Creating a standard diversity and inclusion reporting methodology
What is the Cultural & Demographic Sentiment and Representation (CDSR) Index?
The CDSR Index is a world-first global metric for reporting on the domain of ‘diversity and inclusion’ (D&I), but with an expanded and more meaningful scope. It can be used for any internal or external reporting purposes, including within the ESG framework, and is suitable for all organisations.
It also offers a world-first ‘score’ for commitment and results.
The CDSR Index analyses the customer results from the Diversity Atlas platform, and is comprised of 30 criteria, all connected to these results and what we believe should be best practice in the D&I space. The CDSR is designed to streamline reporting and bring clarity to results because increasingly stakeholders, investors and staff alike expect organisations to address and report meaningfully on diversity and inclusion; and of course, access benchmarking.
As there is currently no global standard or defined ‘best practice’, we have defined it ourselves.
The CDSR Index complements ESG and any regulatory or public-facing reporting with quantitative information on drawn from a combination of results from the Diversity Atlas platform as well as existing HR data provided by participating organisations. The Diversity Atlas CDSR Index is “global” in that it has been designed to accommodate all regions, however individual ‘by region’ reports and scores may also be generated using the same metrics, whether by country, continent or any other geography.
Our reporting is also compliant with EU Corporate Sustainability Reporting Directive and GDPR more generally. Further, tailoring the report to comply with all jurisdictions around the world is made possible with its agile framework and design.
What is ‘CDSR’?
It is a rebranding of DEI, a DEI 2.0 if you will, but it encapsulates better the work we actually do, or should be doing.
Culture refers to ethnicity, people-groups, cultures, religions, languages and countries.
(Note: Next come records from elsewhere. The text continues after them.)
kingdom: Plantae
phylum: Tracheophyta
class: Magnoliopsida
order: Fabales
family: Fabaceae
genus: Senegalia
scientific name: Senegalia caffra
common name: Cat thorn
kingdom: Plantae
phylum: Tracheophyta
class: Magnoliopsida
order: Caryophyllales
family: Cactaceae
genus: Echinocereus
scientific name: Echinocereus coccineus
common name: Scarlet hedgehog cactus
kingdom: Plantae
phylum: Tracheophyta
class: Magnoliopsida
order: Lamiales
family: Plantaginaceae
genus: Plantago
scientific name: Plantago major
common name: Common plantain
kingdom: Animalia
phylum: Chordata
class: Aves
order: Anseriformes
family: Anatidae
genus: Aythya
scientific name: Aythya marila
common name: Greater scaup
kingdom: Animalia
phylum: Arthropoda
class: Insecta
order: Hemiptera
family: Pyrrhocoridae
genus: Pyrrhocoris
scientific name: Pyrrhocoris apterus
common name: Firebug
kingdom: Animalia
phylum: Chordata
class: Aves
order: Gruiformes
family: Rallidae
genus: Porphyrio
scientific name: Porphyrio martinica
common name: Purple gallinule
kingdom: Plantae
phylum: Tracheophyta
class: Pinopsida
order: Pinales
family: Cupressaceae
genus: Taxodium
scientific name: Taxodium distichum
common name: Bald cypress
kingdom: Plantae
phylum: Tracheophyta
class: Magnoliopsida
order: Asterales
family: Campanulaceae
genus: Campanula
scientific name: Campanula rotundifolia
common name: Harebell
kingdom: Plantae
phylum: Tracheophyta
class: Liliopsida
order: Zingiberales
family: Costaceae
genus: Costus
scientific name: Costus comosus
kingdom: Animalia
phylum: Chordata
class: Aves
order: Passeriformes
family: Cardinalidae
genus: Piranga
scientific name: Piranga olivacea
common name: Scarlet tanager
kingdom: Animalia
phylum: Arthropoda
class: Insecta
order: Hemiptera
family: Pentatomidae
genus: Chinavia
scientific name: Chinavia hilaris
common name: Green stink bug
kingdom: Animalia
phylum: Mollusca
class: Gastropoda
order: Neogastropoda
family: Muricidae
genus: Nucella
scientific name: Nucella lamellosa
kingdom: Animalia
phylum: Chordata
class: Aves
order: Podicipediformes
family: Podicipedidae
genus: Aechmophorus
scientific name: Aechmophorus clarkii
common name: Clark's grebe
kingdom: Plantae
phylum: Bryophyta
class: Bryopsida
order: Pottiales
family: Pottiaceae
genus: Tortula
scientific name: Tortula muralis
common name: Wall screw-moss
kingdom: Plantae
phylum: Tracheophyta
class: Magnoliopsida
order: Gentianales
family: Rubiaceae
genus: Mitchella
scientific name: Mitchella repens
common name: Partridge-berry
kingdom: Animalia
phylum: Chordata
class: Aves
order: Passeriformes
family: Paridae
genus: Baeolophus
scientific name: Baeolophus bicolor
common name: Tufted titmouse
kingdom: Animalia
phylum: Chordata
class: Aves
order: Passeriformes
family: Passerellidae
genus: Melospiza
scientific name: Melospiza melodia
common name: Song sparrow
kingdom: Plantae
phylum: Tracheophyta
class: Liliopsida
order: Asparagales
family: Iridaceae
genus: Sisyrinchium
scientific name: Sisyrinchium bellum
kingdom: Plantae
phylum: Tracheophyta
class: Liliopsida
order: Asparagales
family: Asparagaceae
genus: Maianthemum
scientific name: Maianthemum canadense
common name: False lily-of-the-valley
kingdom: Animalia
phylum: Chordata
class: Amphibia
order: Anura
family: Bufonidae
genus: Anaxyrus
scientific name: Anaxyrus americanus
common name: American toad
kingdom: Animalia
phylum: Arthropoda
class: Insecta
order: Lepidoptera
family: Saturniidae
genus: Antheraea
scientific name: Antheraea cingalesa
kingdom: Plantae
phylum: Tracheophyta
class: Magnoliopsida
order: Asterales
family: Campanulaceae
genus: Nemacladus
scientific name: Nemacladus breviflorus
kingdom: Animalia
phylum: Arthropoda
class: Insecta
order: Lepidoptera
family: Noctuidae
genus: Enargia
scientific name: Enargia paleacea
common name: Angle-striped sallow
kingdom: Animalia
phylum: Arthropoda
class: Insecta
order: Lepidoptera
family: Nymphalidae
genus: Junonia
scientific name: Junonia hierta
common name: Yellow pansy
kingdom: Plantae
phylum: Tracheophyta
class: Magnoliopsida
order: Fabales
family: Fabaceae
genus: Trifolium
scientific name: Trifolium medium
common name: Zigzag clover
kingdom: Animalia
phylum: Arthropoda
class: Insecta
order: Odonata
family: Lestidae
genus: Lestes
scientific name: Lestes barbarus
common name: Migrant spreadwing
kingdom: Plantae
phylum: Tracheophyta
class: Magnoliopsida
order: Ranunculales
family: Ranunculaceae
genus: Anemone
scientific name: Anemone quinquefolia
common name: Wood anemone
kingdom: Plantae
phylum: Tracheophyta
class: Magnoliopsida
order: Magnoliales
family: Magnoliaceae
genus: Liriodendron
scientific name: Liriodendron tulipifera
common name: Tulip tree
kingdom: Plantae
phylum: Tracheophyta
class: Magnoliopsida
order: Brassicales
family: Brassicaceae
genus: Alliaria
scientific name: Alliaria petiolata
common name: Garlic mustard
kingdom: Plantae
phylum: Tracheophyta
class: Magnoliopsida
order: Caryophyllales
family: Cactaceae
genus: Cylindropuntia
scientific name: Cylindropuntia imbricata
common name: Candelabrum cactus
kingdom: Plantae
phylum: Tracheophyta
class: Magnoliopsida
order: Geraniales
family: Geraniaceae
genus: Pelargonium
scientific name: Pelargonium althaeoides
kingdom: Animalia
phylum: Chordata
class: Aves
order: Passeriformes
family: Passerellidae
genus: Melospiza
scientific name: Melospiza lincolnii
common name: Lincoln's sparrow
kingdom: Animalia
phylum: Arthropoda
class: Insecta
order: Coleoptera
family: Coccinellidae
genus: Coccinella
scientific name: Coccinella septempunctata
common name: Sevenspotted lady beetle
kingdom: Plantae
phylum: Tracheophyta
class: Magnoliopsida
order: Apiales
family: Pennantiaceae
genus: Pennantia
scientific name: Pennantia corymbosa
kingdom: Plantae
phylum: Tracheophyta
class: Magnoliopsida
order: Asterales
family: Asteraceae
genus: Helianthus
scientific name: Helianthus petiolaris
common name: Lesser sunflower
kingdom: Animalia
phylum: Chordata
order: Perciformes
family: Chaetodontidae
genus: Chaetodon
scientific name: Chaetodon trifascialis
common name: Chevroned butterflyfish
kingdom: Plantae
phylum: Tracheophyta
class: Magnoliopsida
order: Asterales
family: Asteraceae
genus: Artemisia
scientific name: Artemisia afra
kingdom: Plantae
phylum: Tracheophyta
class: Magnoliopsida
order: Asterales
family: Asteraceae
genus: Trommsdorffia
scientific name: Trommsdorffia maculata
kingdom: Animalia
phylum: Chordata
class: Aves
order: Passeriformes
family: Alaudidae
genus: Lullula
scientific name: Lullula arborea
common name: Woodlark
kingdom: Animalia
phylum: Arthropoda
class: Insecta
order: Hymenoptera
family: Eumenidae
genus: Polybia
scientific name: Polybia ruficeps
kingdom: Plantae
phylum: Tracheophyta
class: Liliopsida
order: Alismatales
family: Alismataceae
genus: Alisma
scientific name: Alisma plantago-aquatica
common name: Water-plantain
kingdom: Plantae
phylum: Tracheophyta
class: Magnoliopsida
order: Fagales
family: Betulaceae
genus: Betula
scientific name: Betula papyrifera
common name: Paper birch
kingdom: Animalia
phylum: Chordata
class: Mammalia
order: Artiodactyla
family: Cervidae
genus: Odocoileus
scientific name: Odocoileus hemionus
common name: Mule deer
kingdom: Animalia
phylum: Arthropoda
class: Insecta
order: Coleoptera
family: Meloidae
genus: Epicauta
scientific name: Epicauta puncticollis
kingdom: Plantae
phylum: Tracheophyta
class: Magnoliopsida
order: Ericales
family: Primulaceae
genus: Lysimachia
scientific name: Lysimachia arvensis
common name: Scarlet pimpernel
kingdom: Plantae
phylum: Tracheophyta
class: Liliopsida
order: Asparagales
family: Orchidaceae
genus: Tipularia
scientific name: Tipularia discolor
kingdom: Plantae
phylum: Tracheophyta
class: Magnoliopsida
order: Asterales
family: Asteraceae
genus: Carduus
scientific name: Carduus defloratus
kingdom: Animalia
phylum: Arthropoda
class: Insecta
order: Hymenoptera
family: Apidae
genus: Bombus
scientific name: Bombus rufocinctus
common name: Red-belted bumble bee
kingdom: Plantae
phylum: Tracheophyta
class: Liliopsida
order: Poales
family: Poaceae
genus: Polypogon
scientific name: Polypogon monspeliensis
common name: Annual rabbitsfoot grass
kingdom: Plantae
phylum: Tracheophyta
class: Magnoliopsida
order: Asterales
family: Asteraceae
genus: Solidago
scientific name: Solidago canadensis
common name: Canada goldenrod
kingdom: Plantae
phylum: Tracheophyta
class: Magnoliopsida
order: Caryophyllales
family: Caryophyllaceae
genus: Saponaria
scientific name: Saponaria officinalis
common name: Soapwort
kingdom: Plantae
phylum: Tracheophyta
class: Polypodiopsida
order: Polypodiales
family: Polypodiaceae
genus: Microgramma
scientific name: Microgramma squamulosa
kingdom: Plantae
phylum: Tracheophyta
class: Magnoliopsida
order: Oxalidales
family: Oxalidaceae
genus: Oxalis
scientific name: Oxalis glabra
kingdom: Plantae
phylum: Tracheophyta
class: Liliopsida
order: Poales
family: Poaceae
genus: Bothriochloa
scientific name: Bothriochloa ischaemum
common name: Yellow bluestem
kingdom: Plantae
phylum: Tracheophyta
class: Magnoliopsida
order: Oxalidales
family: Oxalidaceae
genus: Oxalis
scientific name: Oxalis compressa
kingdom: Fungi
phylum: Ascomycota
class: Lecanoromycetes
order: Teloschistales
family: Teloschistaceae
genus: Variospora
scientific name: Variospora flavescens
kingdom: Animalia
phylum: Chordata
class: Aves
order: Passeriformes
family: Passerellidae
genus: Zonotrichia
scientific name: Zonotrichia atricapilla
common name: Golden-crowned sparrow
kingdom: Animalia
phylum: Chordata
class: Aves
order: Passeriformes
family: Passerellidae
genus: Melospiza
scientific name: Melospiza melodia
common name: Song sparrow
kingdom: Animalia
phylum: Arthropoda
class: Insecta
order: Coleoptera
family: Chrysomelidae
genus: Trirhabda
Demographics refers to age, gender, sexuality, position in hierarchy, socioeconomics, disability, medical conditions, neurodivergence, education, priorities and others.
Sentiment refers to opinions about whether or not the company is a good place to work and positive in its messaging and practices, and whether or not the leadership and colleagues are supportive of the company values in their behaviours, and looks also to experiences of discrimination, perceptions of diversity, ‘buy-in’, job security, job satisfaction, engagement and other metrics.
Representation looks at internal representation (eg: are women under-represented in the hierarchy, are people with disability?), and external representation (does the organisation reflect its community / customer base?)
The CDSR Index brings a measurement to these factors.
Domains of the CDSR framework
How does it work?
- Customers license and deploy Diversity Atlas to their staff / teams.
- Once completed, customers request an CDSR report from their dashboard.
- As part of the assessment, some HR data will be required – this is submitted using an online form.
- The Diversity Atlas Anthrodata team will apply the criteria and calculate the score
- Diversity Atlas will deliver the final report – either ready for publication or for editing by customer’s own design team.
How is the CDSR Index calculated?
The CDSR Index was developed over the course of 2024 by the Anthrodata team at Diversity Atlas, comprising a lead data scientist and subject matter experts (SMEs) across an array of fields such as anthropology, linguistics and D&I advocacy. Part of the research included a literature review studying examples such as the Global Peace Index, Gender Equality Index and the Australian Cohesion Index among others, all of which hold their own calculative approaches within their own domains; some are weighted, some are not.
Our index is a score that is an easily interpretable measure of CDSR as a complex multi-dimensional space, ripe for analysis across five pillars. It measures both the efforts to collect and publish meaningful diversity data, and results on Community Representation, Sentiment, Proportional Representation, and Survey Cooperation.
Across these five pillars, the index is weighted. The weight (or relative importance) assigned to each pillar has been developed by Diversity Atlas’s Anthrodata Team. The index works on a scale from 0 to 10, with points allocated for meeting each scoring criteria in the pillars.